For your situation, not sure why the 300A breaker has more delay than the main - usually the main has more delay to allow the branch breaker to trip first. Also, do all the other feeder breakers have ground fault sensors?

But those harmonics do sound really high. In particular 5,7 and 11. According to this Siemens paper, three phase bridge rectifiers have harmonics at those particular frequencies. Not sure if this paper would be any help, but I think i would be trying to narrow down where those harmonics are coming from.

 
The only time I've seen a large breaker tripping randomly on ground fault, one of the feeder conductors had a gouge in the insulation. Replaced the conductor and never had another problem.

For your situation, not sure why the 300A breaker has more delay than the main - usually the main has more delay to allow the branch breaker to trip first. Also, do all the other feeder breakers have ground fault sensors?

But those harmonics do sound really high. In particular 5,7 and 11. According to this Siemens paper, three phase bridge rectifiers have harmonics at those particular frequencies.

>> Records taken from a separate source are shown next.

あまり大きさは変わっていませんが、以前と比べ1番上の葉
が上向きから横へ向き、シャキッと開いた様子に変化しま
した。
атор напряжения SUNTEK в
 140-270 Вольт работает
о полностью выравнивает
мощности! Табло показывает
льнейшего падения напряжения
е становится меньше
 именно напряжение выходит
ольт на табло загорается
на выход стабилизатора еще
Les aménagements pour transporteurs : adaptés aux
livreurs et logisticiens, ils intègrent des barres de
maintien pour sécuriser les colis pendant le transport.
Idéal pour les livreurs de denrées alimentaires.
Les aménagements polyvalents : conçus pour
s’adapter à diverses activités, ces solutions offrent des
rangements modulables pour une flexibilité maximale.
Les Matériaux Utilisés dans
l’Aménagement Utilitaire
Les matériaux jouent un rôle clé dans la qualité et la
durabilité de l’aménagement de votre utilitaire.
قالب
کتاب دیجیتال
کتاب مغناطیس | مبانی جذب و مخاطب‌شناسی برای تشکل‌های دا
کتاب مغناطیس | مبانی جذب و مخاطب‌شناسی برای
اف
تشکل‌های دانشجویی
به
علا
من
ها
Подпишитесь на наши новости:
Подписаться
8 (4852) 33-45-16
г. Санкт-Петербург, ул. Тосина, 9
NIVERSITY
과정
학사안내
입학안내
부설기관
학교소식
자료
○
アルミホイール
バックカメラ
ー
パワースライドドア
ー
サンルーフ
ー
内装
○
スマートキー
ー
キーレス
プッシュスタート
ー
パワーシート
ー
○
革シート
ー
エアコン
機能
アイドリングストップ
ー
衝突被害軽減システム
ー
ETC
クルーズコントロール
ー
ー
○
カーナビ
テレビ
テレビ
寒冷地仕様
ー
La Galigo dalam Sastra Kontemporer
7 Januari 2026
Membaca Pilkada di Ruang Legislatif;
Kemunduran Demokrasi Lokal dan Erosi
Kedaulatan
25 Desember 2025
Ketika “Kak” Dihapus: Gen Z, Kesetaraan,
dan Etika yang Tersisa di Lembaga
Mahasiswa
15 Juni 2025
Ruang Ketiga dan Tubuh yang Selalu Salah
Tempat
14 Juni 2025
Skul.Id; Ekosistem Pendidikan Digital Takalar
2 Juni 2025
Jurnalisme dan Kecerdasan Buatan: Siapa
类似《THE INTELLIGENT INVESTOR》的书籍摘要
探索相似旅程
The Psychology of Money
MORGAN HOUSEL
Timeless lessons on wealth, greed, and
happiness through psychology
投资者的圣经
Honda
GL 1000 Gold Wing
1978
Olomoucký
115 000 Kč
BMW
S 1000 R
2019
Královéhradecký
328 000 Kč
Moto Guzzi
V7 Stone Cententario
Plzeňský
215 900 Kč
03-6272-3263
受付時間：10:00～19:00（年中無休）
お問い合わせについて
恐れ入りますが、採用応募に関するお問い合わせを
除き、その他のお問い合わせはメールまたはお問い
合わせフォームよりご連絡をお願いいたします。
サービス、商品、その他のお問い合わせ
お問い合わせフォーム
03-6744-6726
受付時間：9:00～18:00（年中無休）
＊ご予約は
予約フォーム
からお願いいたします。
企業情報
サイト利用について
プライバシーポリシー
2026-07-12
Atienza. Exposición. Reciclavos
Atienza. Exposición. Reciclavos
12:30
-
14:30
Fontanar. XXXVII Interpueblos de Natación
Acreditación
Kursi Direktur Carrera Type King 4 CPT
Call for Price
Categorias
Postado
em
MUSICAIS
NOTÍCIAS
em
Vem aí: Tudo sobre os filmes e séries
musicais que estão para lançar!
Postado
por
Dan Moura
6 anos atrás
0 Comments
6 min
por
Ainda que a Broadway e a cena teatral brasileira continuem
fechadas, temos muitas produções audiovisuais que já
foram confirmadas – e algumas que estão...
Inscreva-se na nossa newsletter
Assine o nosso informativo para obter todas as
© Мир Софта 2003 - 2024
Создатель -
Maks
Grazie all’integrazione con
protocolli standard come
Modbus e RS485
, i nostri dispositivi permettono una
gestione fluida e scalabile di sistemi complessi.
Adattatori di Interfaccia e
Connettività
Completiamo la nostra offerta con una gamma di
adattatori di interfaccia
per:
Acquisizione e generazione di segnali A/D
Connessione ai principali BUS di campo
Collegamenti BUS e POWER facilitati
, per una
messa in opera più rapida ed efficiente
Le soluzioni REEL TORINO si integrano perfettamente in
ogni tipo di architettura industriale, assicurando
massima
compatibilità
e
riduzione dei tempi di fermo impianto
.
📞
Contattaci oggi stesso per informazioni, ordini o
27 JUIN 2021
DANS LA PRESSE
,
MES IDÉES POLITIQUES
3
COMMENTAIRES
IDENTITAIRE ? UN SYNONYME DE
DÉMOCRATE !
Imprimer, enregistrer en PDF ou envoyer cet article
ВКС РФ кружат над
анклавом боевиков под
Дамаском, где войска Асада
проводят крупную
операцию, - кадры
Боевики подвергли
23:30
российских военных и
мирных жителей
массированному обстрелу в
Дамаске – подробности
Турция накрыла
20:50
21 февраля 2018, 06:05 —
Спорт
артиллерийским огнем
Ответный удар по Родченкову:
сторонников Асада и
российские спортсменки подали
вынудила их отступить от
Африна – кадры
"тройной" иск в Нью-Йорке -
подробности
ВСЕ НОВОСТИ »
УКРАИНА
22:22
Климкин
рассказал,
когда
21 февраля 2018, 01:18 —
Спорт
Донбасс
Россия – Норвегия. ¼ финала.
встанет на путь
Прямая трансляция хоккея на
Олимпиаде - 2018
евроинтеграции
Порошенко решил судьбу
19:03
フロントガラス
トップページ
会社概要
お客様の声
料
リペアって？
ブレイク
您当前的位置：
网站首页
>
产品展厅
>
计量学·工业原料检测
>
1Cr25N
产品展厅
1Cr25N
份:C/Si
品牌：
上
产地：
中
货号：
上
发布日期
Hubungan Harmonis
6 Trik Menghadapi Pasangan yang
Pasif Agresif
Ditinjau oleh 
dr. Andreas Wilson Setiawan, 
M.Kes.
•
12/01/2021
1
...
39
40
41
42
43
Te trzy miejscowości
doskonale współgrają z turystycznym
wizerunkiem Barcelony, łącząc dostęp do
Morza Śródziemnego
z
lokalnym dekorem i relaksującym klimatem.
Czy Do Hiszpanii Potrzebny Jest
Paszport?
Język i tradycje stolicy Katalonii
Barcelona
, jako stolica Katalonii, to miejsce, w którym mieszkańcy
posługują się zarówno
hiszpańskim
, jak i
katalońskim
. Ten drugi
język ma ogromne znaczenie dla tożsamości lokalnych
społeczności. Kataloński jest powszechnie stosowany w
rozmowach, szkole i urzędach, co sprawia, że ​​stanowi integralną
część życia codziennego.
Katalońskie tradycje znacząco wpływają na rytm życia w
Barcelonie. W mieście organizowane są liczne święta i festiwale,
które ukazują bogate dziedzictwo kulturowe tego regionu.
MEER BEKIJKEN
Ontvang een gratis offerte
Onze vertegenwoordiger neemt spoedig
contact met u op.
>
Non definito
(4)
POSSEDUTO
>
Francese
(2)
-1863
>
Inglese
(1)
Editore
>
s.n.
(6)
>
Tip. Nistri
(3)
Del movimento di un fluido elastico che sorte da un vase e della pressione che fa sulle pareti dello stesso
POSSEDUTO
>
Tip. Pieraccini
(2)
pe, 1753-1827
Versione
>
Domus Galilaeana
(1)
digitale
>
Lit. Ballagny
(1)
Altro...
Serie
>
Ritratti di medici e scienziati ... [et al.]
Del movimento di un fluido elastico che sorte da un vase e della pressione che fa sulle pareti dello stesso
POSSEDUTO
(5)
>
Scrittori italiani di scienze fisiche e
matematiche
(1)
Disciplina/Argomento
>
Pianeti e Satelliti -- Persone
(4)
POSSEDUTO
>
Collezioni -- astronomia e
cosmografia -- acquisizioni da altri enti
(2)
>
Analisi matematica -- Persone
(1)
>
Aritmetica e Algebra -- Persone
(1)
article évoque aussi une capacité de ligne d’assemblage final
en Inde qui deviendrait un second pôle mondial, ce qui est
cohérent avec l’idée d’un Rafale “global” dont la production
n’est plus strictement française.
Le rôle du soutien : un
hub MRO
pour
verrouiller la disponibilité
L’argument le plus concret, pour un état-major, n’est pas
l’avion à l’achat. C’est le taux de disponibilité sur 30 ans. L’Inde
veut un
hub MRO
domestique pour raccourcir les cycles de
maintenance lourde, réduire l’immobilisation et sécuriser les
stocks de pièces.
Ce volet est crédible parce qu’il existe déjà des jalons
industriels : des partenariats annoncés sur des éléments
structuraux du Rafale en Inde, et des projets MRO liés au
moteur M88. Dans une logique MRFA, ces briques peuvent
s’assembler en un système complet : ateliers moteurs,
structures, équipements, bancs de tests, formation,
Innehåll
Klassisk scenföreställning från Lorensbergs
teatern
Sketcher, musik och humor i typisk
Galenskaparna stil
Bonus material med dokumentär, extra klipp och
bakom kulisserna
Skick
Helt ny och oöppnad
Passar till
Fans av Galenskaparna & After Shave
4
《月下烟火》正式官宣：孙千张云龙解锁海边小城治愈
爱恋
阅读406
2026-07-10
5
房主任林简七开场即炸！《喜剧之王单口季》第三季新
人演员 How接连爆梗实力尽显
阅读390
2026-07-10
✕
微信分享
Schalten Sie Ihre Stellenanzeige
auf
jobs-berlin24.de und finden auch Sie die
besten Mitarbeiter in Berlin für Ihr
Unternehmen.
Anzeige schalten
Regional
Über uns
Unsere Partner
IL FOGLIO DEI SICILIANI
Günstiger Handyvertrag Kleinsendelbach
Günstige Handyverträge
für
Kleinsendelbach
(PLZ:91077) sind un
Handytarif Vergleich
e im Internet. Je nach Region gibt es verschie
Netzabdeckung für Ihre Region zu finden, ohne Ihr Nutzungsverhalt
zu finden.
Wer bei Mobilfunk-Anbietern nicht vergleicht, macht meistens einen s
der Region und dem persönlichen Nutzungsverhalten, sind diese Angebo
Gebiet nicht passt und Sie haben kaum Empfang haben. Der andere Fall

Not sure if this paper would be any help, but I think i would be trying to narrow down where those harmonics are coming from.


Thanks! Yeah all AC-DC machines (rectifiers) have bad 5 and 7th harmonics, so i am assuming the cause is a VFDs or power supplies or both. But for this size load what solutions do i have? I would like to give a solution tomorrow in our meeting and all i have is a big Capacitor-Reactor filter. I was wondering if there was newer tech out there to solve this issue. I think this equipment was built using cheap Chinese VFDs that are causing this problem and replacing those is a solution but i don't think we are going to go for that one.

I think they jacked up the current to 1200A to stop it from tripping so much. There isn't a ground fault on the system or we would know.... 1200A makes a bit of a spark. I'll get the coordination back in line once we solve the harmonic problem.